For approximately the last year, my friend M and I have been trying to troubleshoot his triple GTX580 workstation. We discovered that when the system is in SLI mode, any heavy GPU processing would cause the system to shutdown. After monitoring the temperature of each component, we found that the graphic cards were reaching their temperature threshold and shutting the system down. This led us to a long and winding bit of troubleshooting for each software and hardware component, including cleaning the GPU blocks, rearranging the cards and updating drivers.
Fast forward to this afternoon, when we had the chance to fully remove each card, reattach the block and test each card individually. What we found put the failure into the Aqua blocks we were using.
This is a photo of the block immediately after removal. Clearly the connection between block and card was incomplete, to the point of only 10-20% of the surface area is making contact. Clearly this results in terrible heat transfer and a serious increase in temperature. The thing is that we installed the block correctly according to the instructions: thin layer of thermal paste and securely fastening each screw.
In order to correct the issue, we had to put a lot of thermal paste onto the chip. This is not optimal.
This is the only way we've been able to get a proper connection, and it results in a substantial bow in the PCB.

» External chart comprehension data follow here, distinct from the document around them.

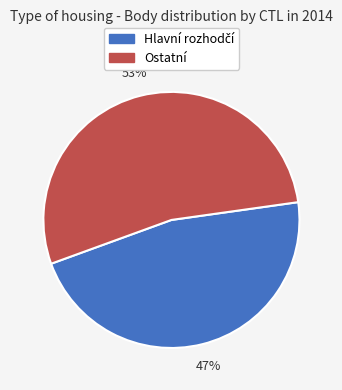

Does any single category account for the majority?

Yes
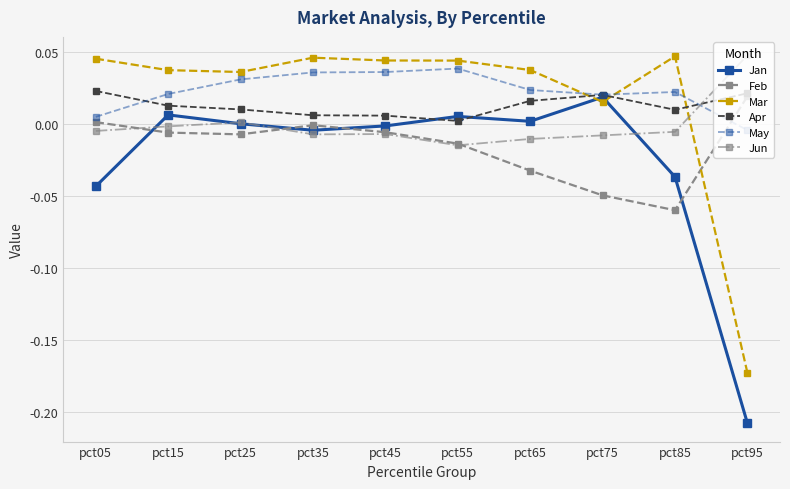

At which label does Jan reach its minimum?

pct95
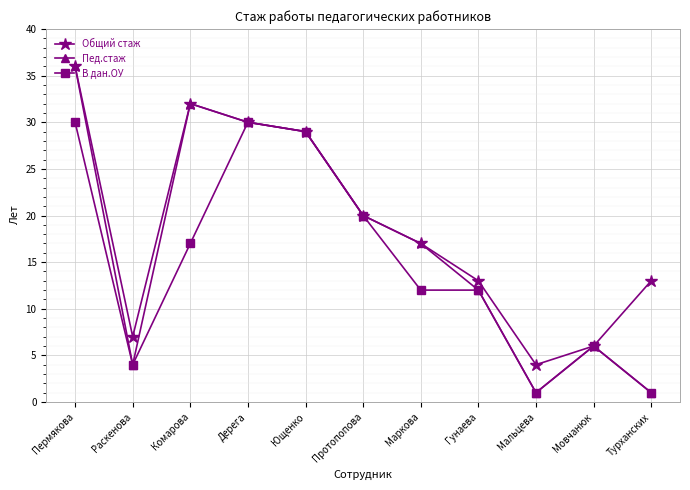

The Пед.стаж series shows 17 at Маркова. True or false?

True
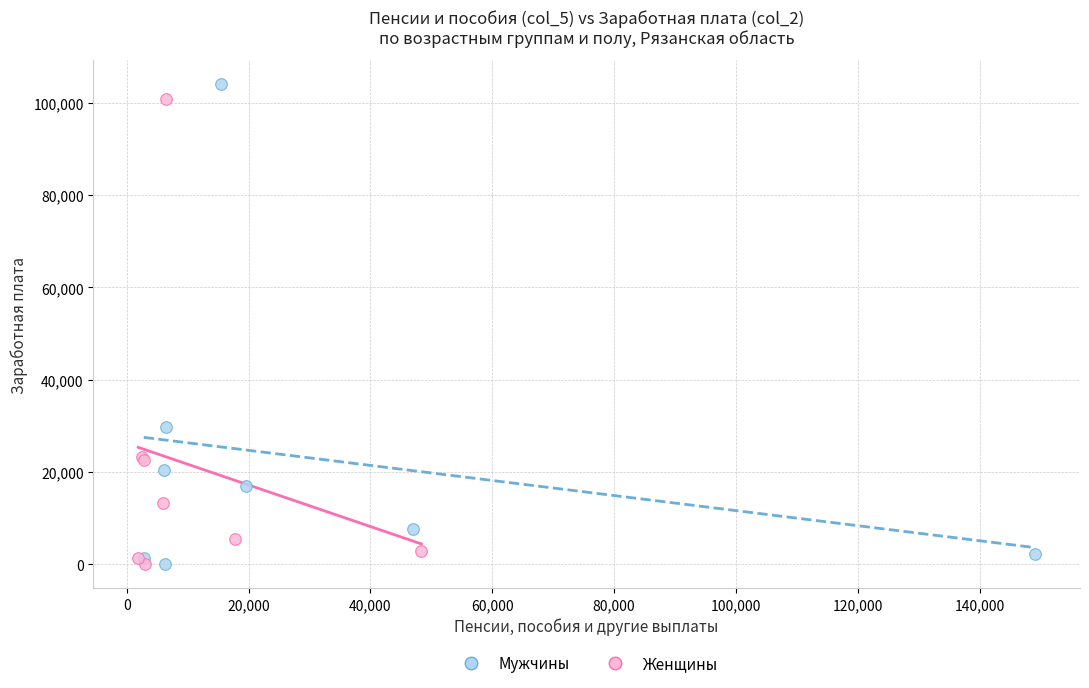

What are all the series names shown in the legend?

Мужчины, Женщины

It appears to be a manufacturing issue, as installing the block correctly does not result in a proper connection. Is this a design error, known manufacturing defect or a bad batch? All three blocks we're using exhibit the same problem, which appears to be incorrect depth of the main chip pad.
EDIT: The end result of tightening the block and adding extra paste is a rather efficient bit of heat transfer. The cards are operating at approx 35C at idle, and rarely hit higher than 46C under load.